§ **TASK REQUIREMENTS**
Output the full listing below exactly as it reads, and skip anything that is a picture.

§ **MATERIAL PROVIDED**
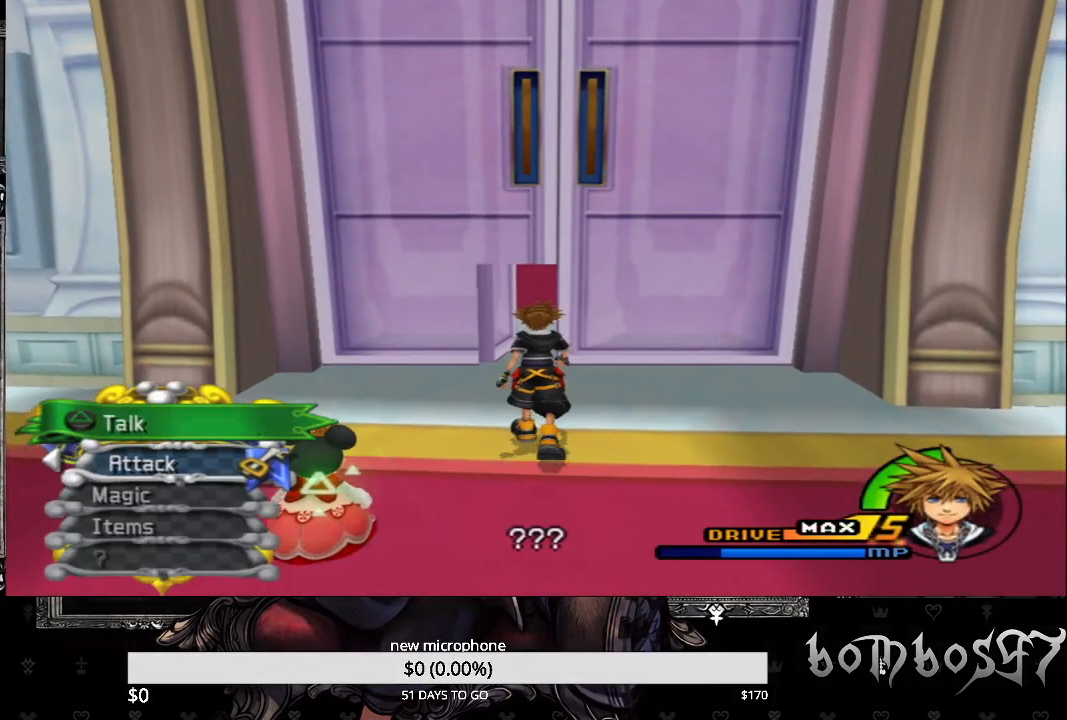
{"buttons": [], "left_stick": "up", "right_stick": "center", "events": []}
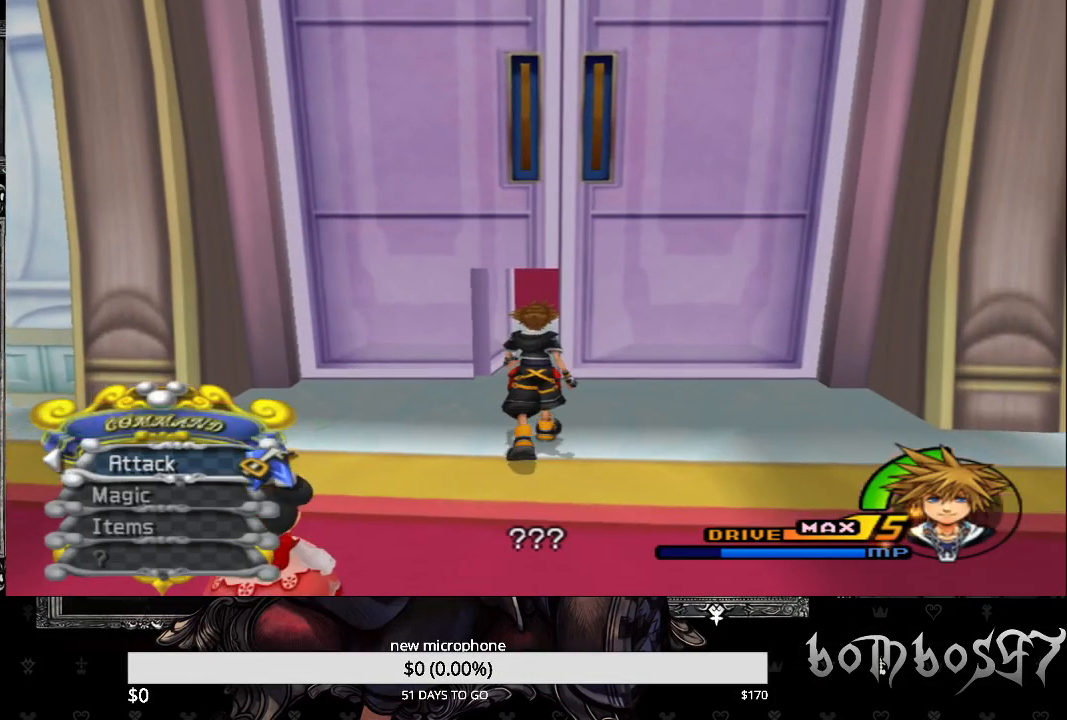
{"buttons": [], "left_stick": "up", "right_stick": "center", "events": []}
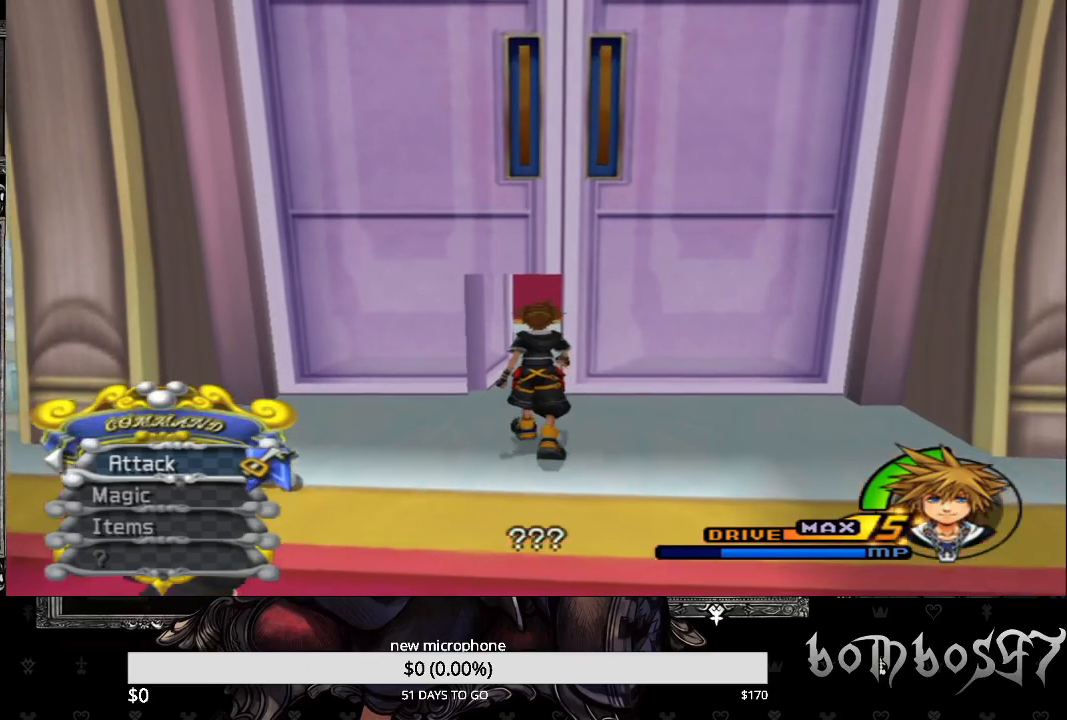
{"buttons": [], "left_stick": "up", "right_stick": "center", "events": []}
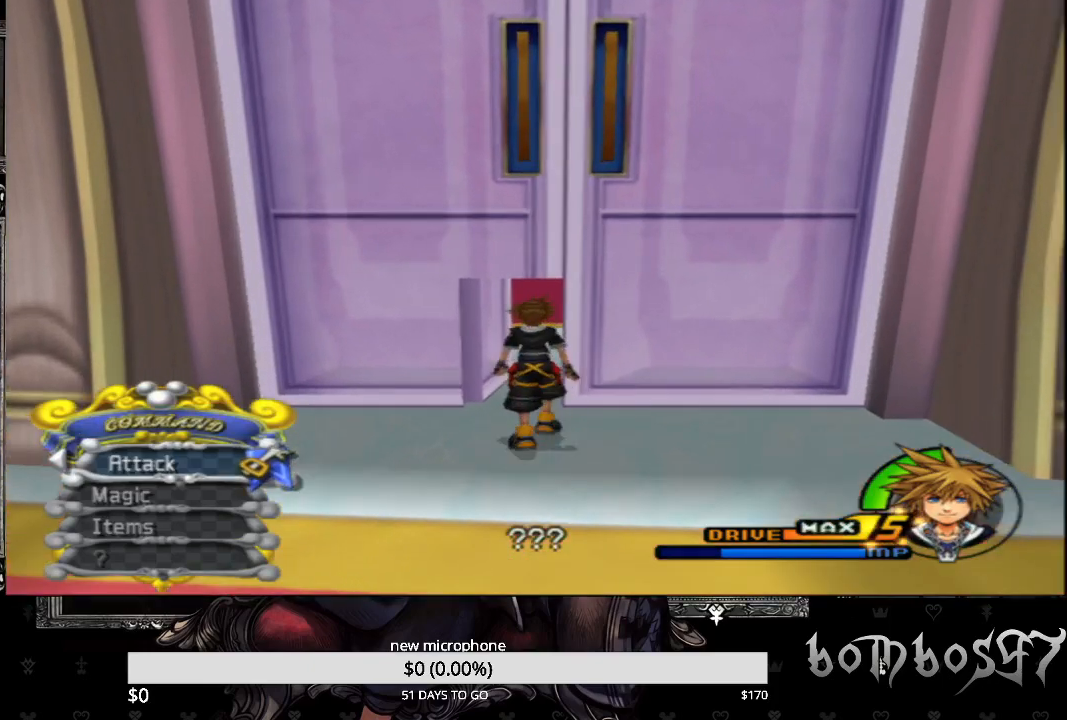
{"buttons": [], "left_stick": "up", "right_stick": "center", "events": []}
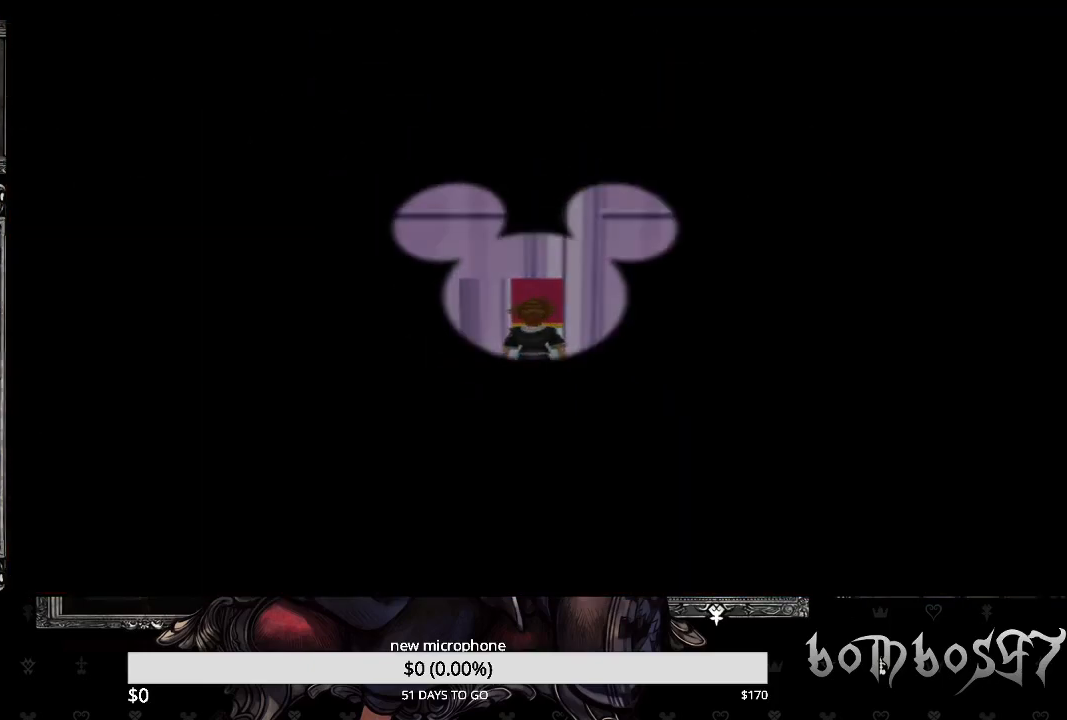
{"buttons": [], "left_stick": "up", "right_stick": "center", "events": []}
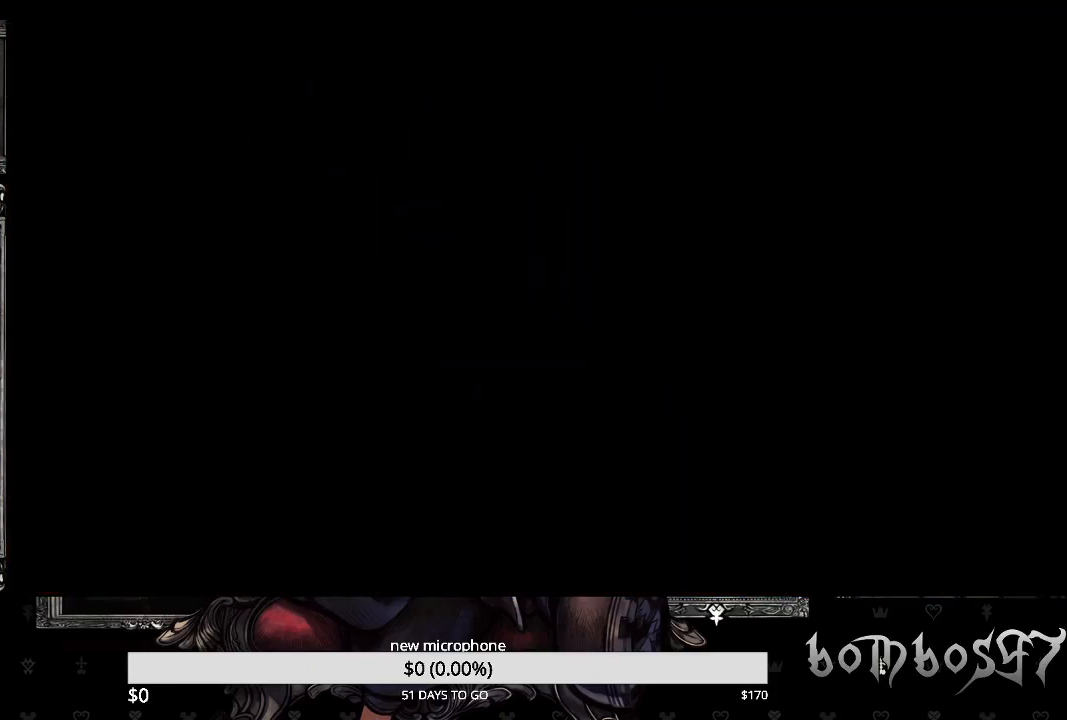
{"buttons": [], "left_stick": "center", "right_stick": "center", "events": [[267, "left_stick", "center"]]}
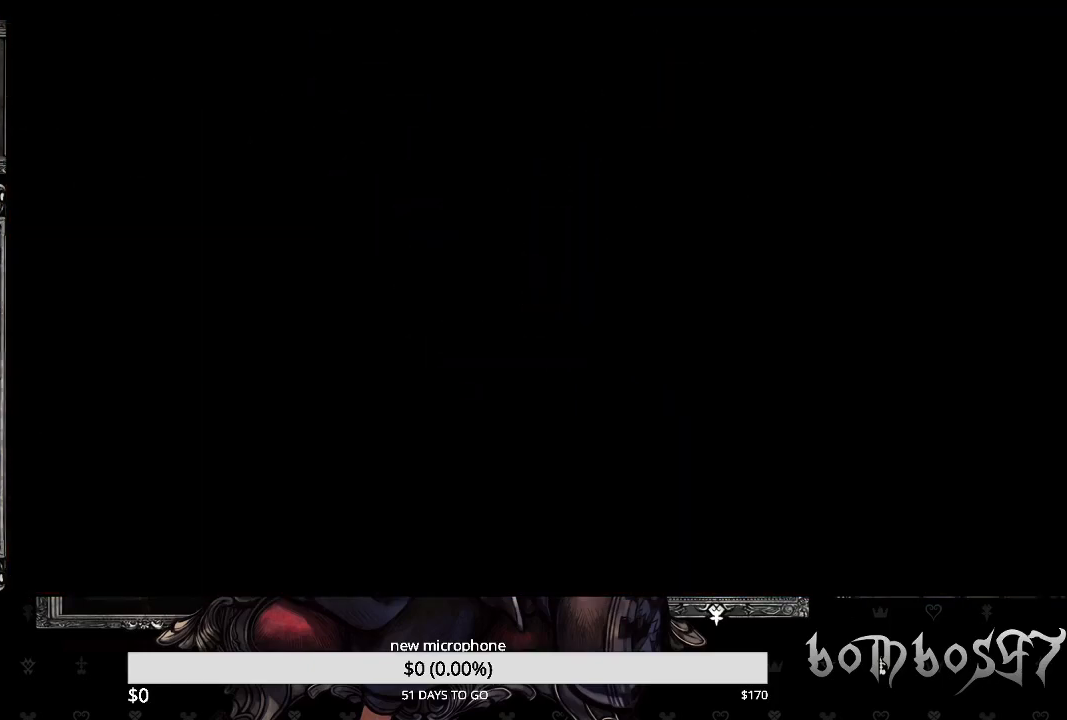
{"buttons": [], "left_stick": "center", "right_stick": "center", "events": []}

§ **OUTPUT OF THE TASK**
{"buttons": [], "left_stick": "up", "right_stick": "center", "events": []}
{"buttons": [], "left_stick": "up", "right_stick": "center", "events": []}
{"buttons": [], "left_stick": "up", "right_stick": "center", "events": []}
{"buttons": [], "left_stick": "up", "right_stick": "center", "events": []}
{"buttons": [], "left_stick": "up", "right_stick": "center", "events": []}
{"buttons": [], "left_stick": "center", "right_stick": "center", "events": [[267, "left_stick", "center"]]}
{"buttons": [], "left_stick": "center", "right_stick": "center", "events": []}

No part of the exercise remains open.